* [Exercise prompt]: Reproduce the data below line for line, with no changes, and omit the pictures from your answer.
[Opening Dataset content section]
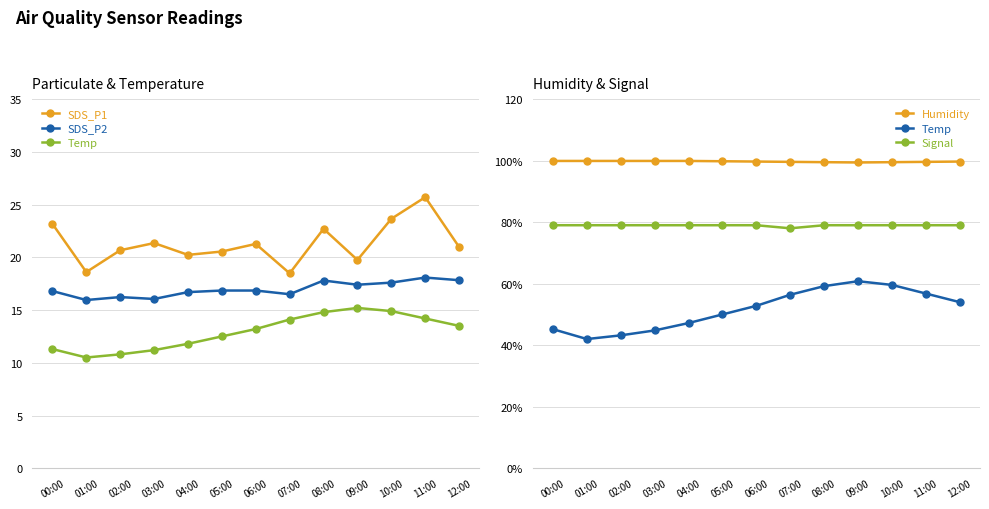

True or false: Signal and SDS_P2 cross at least once.

False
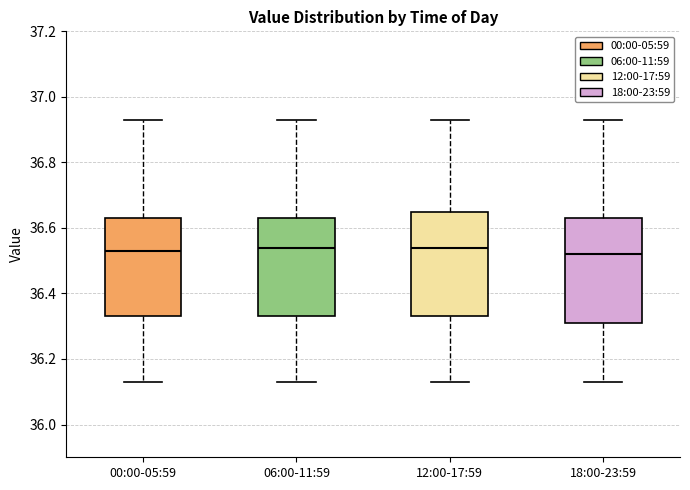

Where does the upper whisker of the box for 12:00-17:59 end on the y-axis? The values are not printed on the chart, so give them approximately, as read against the axis.

36.94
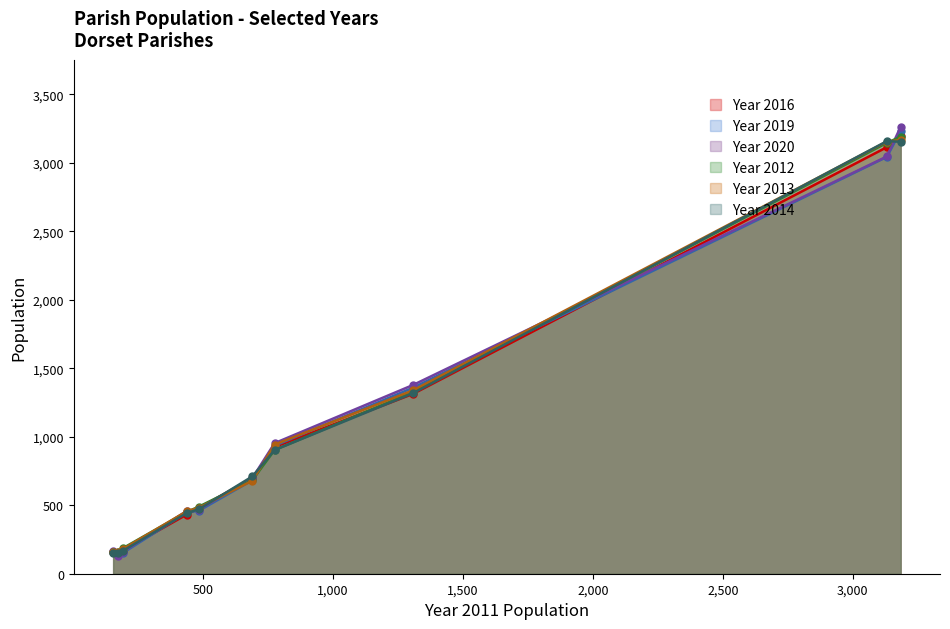

What is the label of the 10th point from the left?

Beaminster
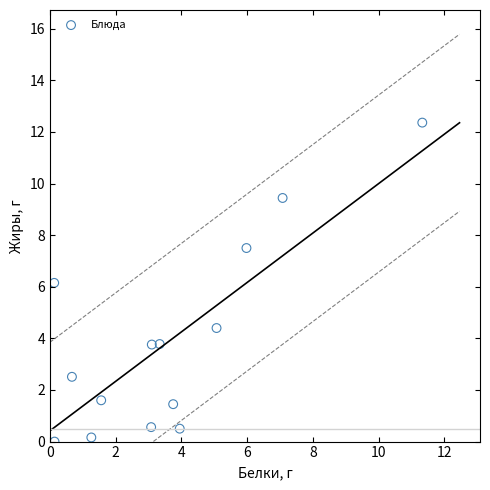

What is the range of Y values (max minus min)?

12.4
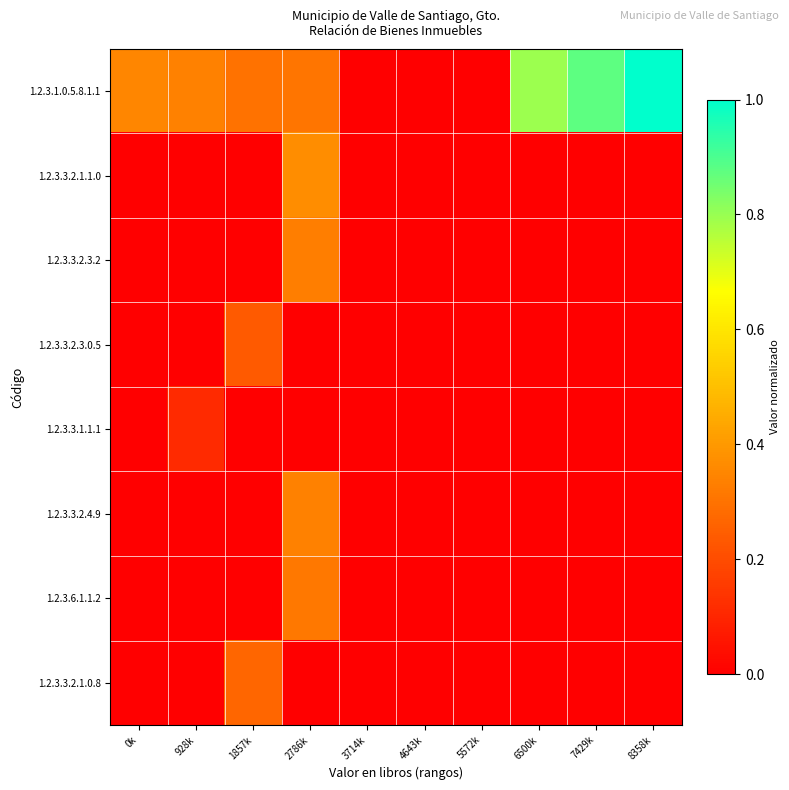

List the series in order of their peak value, highest first.

1.2.3.1.0.5.8.1.1, 1.2.3.3.2.1.1.0, 1.2.3.3.2.4.9, 1.2.3.3.2.3.2, 1.2.3.6.1.1.2, 1.2.3.3.2.1.0.8, 1.2.3.3.2.3.0.5, 1.2.3.3.1.1.1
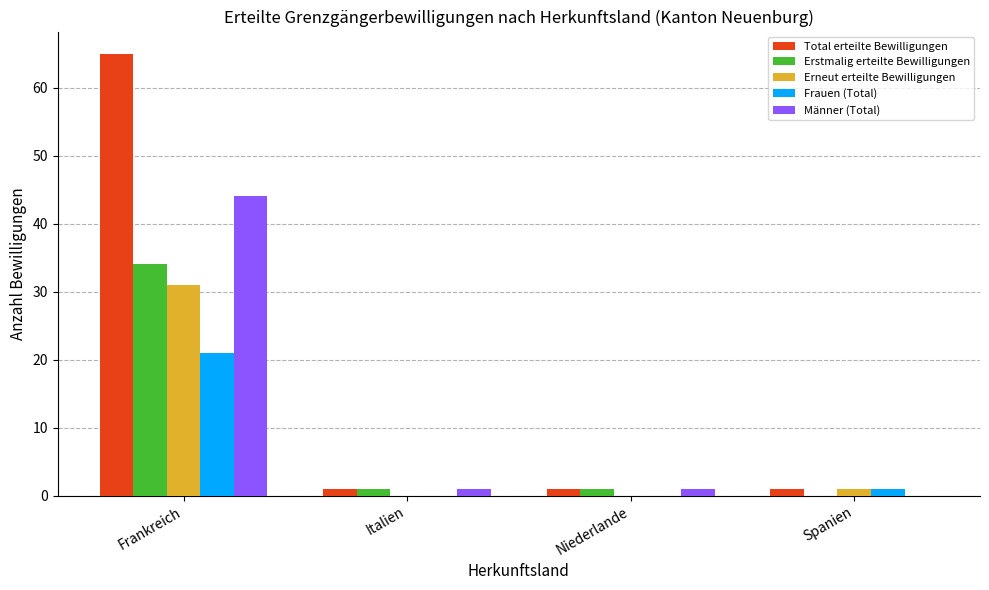

Which series changed the most between Frankreich and Spanien?

Total erteilte Bewilligungen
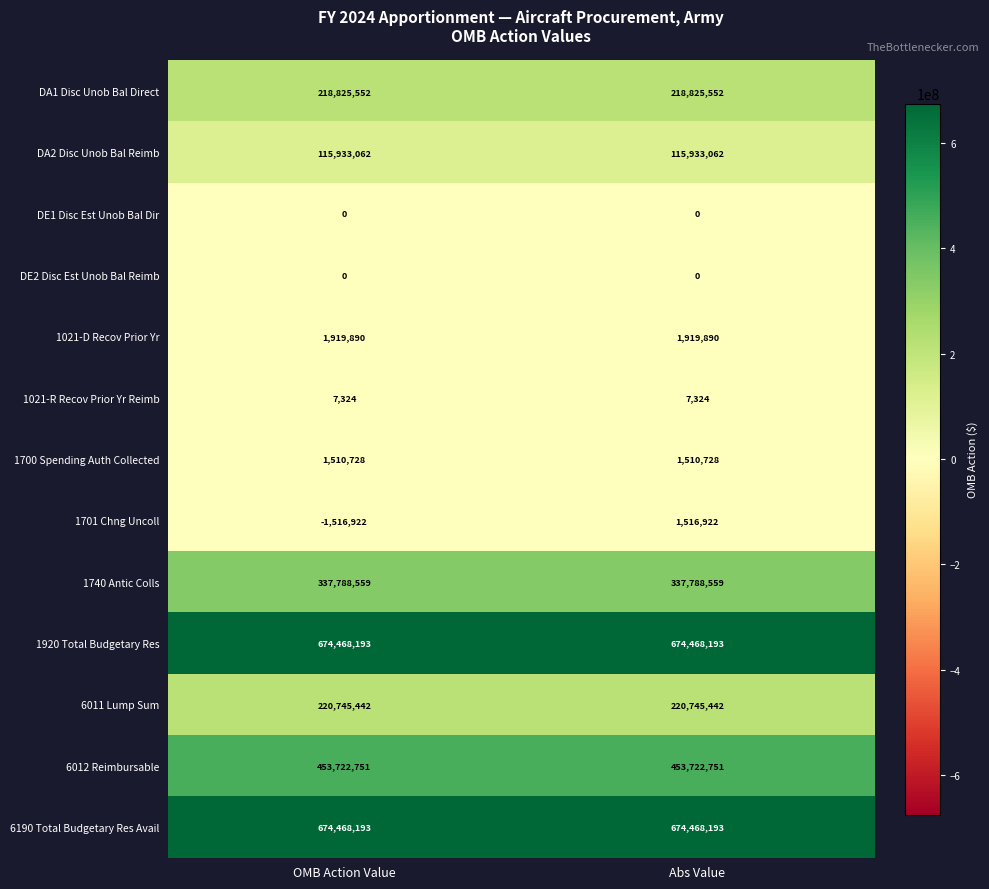

The value of DE2 Disc Est Unob Bal Reimb at OMB Action Value is 0. True or false?

True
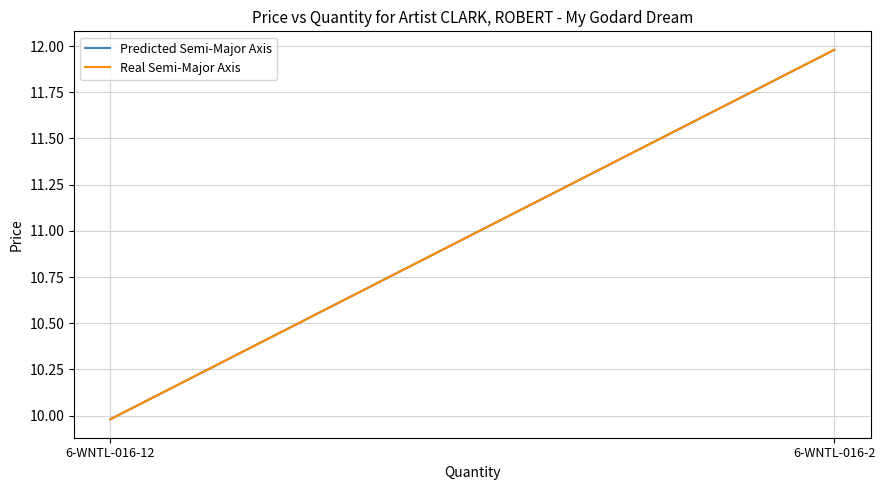

The Real Semi-Major Axis series shows 19.0 at 6-WNTL-016-2. True or false?

False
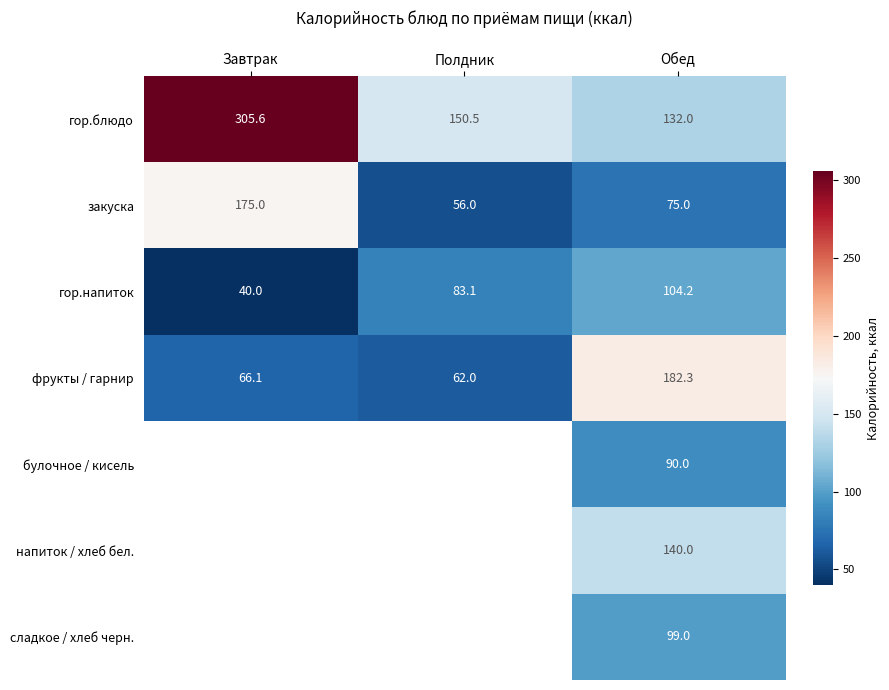

What value does the гор.блюдо series have at Обед?

132.0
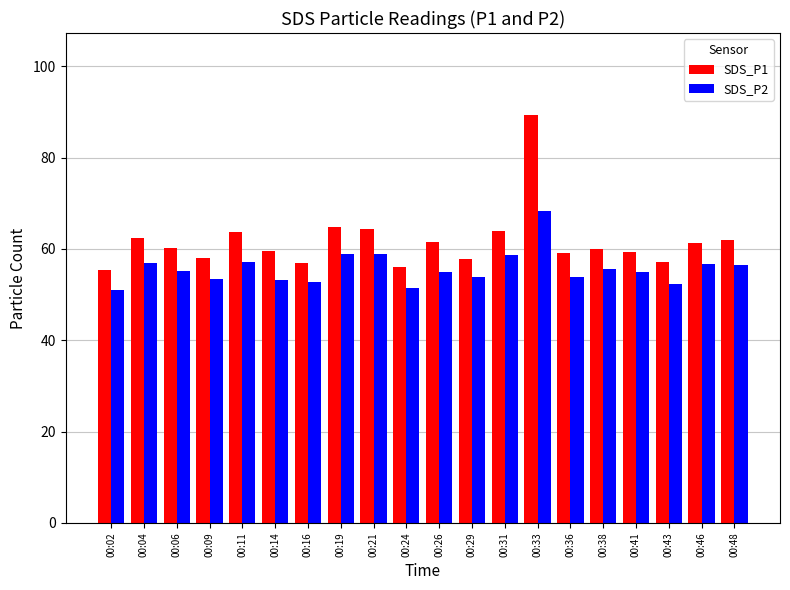

What are all the series names shown in the legend?

SDS_P1, SDS_P2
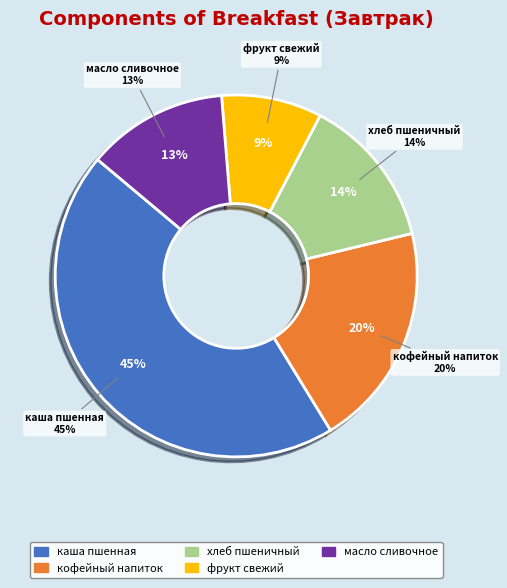

The хлеб пшеничный slice represents 14% of the pie. True or false?

True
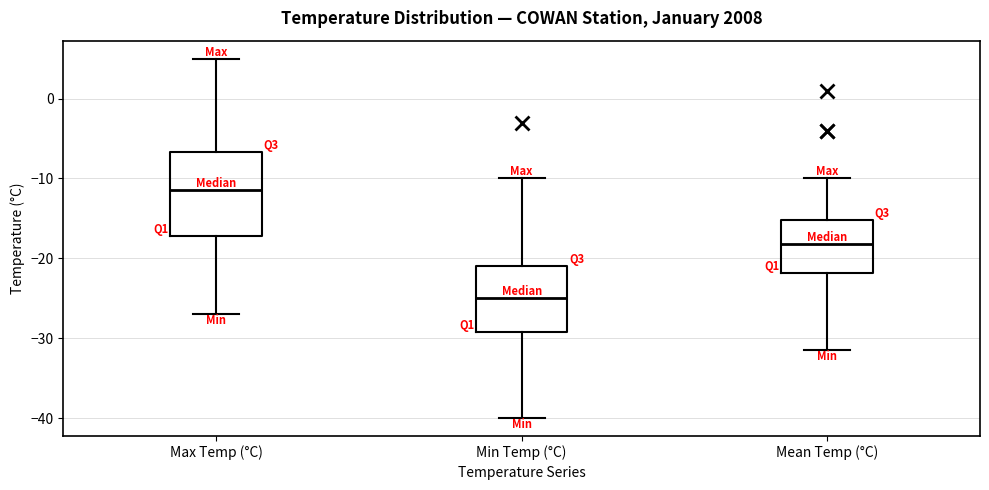

Reading left to right, transcribe this box plot: for each box, give where its median line is, the range the box spans, and where its two whiskers end, as read against the y-axis. The values are not printed on the chart, so give them approximately, as read against the axis.

Max Temp (°C): median -11, box -17 to -7, whiskers -27 to 5
Min Temp (°C): median -25, box -29 to -21, whiskers -40 to -10
Mean Temp (°C): median -18, box -22 to -15, whiskers -31 to -10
[Closing Dataset content section]
* [Output for this exercise]:
True or false: Signal and SDS_P2 cross at least once.

False

Where does the upper whisker of the box for 12:00-17:59 end on the y-axis? The values are not printed on the chart, so give them approximately, as read against the axis.

36.94

What is the label of the 10th point from the left?

Beaminster

What is the range of Y values (max minus min)?

12.4

List the series in order of their peak value, highest first.

1.2.3.1.0.5.8.1.1, 1.2.3.3.2.1.1.0, 1.2.3.3.2.4.9, 1.2.3.3.2.3.2, 1.2.3.6.1.1.2, 1.2.3.3.2.1.0.8, 1.2.3.3.2.3.0.5, 1.2.3.3.1.1.1

Which series changed the most between Frankreich and Spanien?

Total erteilte Bewilligungen

The value of DE2 Disc Est Unob Bal Reimb at OMB Action Value is 0. True or false?

True

The Real Semi-Major Axis series shows 19.0 at 6-WNTL-016-2. True or false?

False

What value does the гор.блюдо series have at Обед?

132.0

What are all the series names shown in the legend?

SDS_P1, SDS_P2

The хлеб пшеничный slice represents 14% of the pie. True or false?

True

Reading left to right, transcribe this box plot: for each box, give where its median line is, the range the box spans, and where its two whiskers end, as read against the y-axis. The values are not printed on the chart, so give them approximately, as read against the axis.

Max Temp (°C): median -11, box -17 to -7, whiskers -27 to 5
Min Temp (°C): median -25, box -29 to -21, whiskers -40 to -10
Mean Temp (°C): median -18, box -22 to -15, whiskers -31 to -10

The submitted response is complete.